脳と運動のふしぎな関係: 体で覚えるって、どういうこと? (くもんジュニアサイエンス)

本のタイトルのとおり、この本は、私たちが運動(技能)を習得するにあたり、脳がどのように機能しているかについて書かれています。

公文の出版社による、子供向けの本で、ページ数も100ページほどと少ない本ですが、なかなかどうして、中身はそれなりに専門的です。この分野の一線級の東大教授が書いた本ですから。

脳が運動を覚えることを、専門用語では、運動学習といいます。運動学習の脳内メカニズムを知っておくことは、アスリートだけでなく、演奏家などにとっても、とても大切なことだと思います。

こういったメカニズムを、どのように自分の運動学習=技能上達の練習に結びつけられるか、そのヒントになります。

例えば、少年野球や高校野球では、素振りを200回連続で行うことが、当たり前に行われています。

ゴルフの練習場でも、連続で何十球もドライバーショットを打っている人が大勢います。

このような練習方法は、昔から当たり前のように行われているので、それを疑問に思う人はほとんどいません。
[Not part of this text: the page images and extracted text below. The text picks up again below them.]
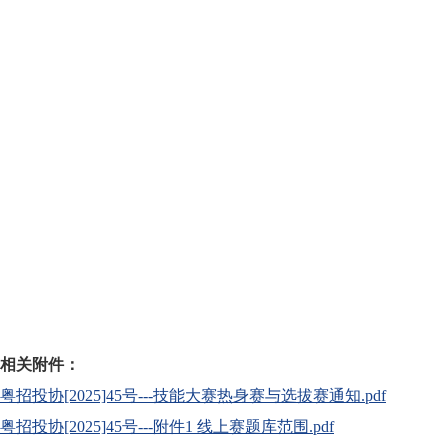
相关附件：
粤招投协[2025]45号---技能大赛热身赛与选拔赛通知.pdf
粤招投协[2025]45号---附件1 线上赛题库范围.pdf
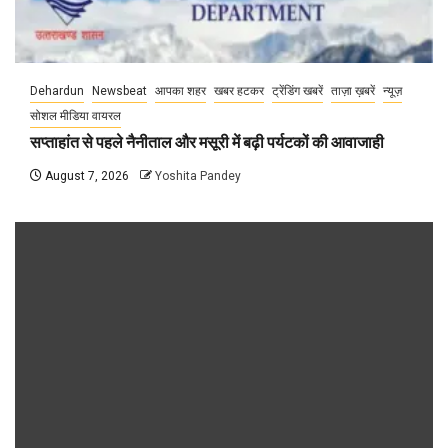
Dehardun
Newsbeat
आपका शहर
खबर हटकर
ट्रेंडिंग खबरें
ताज़ा ख़बरें
न्यूज़
सोशल मीडिया वायरल
सप्ताहांत से पहले नैनीताल और मसूरी में बढ़ी पर्यटकों की आवाजाही
August 7, 2026
Yoshita Pandey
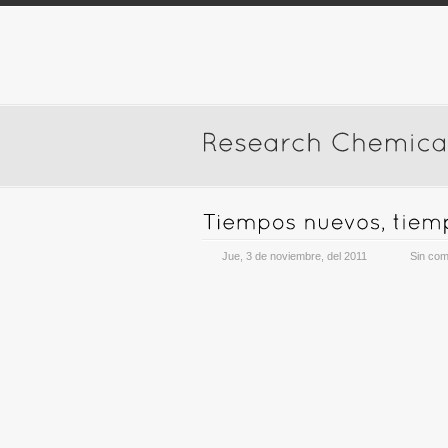
Jue, 3 de noviembre, del 2011
Sin com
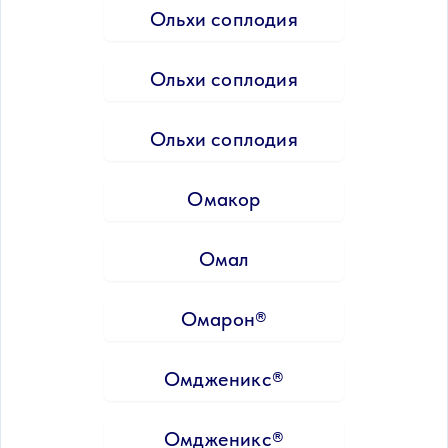
Ольхи соплодия
Ольхи соплодия
Ольхи соплодия
Омакор
Омал
Омарон®
Омдженикс®
Омдженикс®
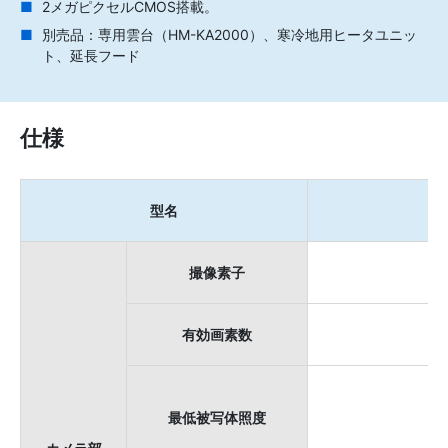
2メガピクセルCMOS搭載。
別売品：専用雲台（HM-KA2000）、寒冷地用ヒータユニッ
ト、延長フード
仕様
型名
撮像素子
有効画素数
最低被写体照度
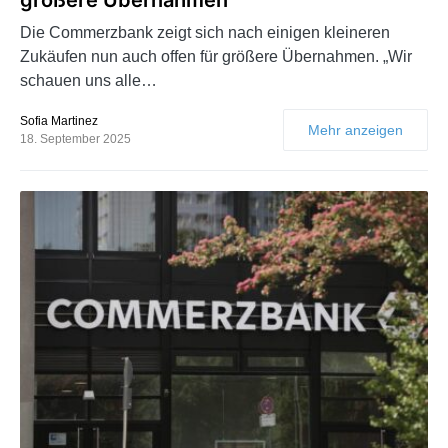
Die Commerzbank zeigt sich nach einigen kleineren
Zukäufen nun auch offen für größere Übernahmen. „Wir
schauen uns alle…
Sofia Martinez
Mehr anzeigen
18. September 2025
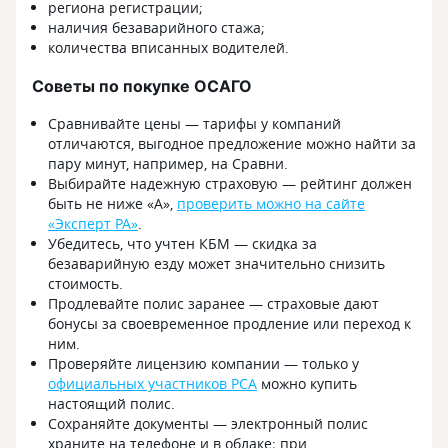
региона регистрации;
наличия безаварийного стажа;
количества вписанных водителей.
Советы по покупке ОСАГО
Сравнивайте цены — тарифы у компаний
отличаются, выгодное предложение можно найти за
пару минут, например, на Сравни.
Выбирайте надежную страховую — рейтинг должен
быть не ниже «А»,
проверить можно на сайте
«Эксперт РА»
.
Убедитесь, что учтен КБМ — скидка за
безаварийную езду может значительно снизить
стоимость.
Продлевайте полис заранее — страховые дают
бонусы за своевременное продление или переход к
ним.
Проверяйте лицензию компании — только у
официальных участников РСА
можно купить
настоящий полис.
Сохраняйте документы — электронный полис
храните на телефоне и в облаке; при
監督やコーチも、そうやって育ってきているので、それを若者に指導するのが当たり前です。

しかし、今や運動学習の脳内メカニズムが明らかになるにつれ、このような練習が本当に効率的であるか、疑問視されるようになっています。

効果はもちろんあります。素振りをしないで上手くなれるはずがありません。

問題は、効率的かどうか?なのです。

野球に関していえば、多くの才能ある高校球児が、練習のし過ぎで、ひじや肩を壊して、プロへの道を閉ざされています。

この本の最終章では、運動学習のメカニズム基づいて、より効率的に運動を学習するためののヒントがいくつか示されています。

私もこれまで多くの運動学習の書籍を読みましたが、どれもとても難しく、なかなか人に薦められるものがありませんでしたが、これはかなりわかりやすくまとまっています。

ただ残念ながら、イメージトレーニングの効用などについては書かれていません。まあこれは紙面の関係上、仕方ないですね。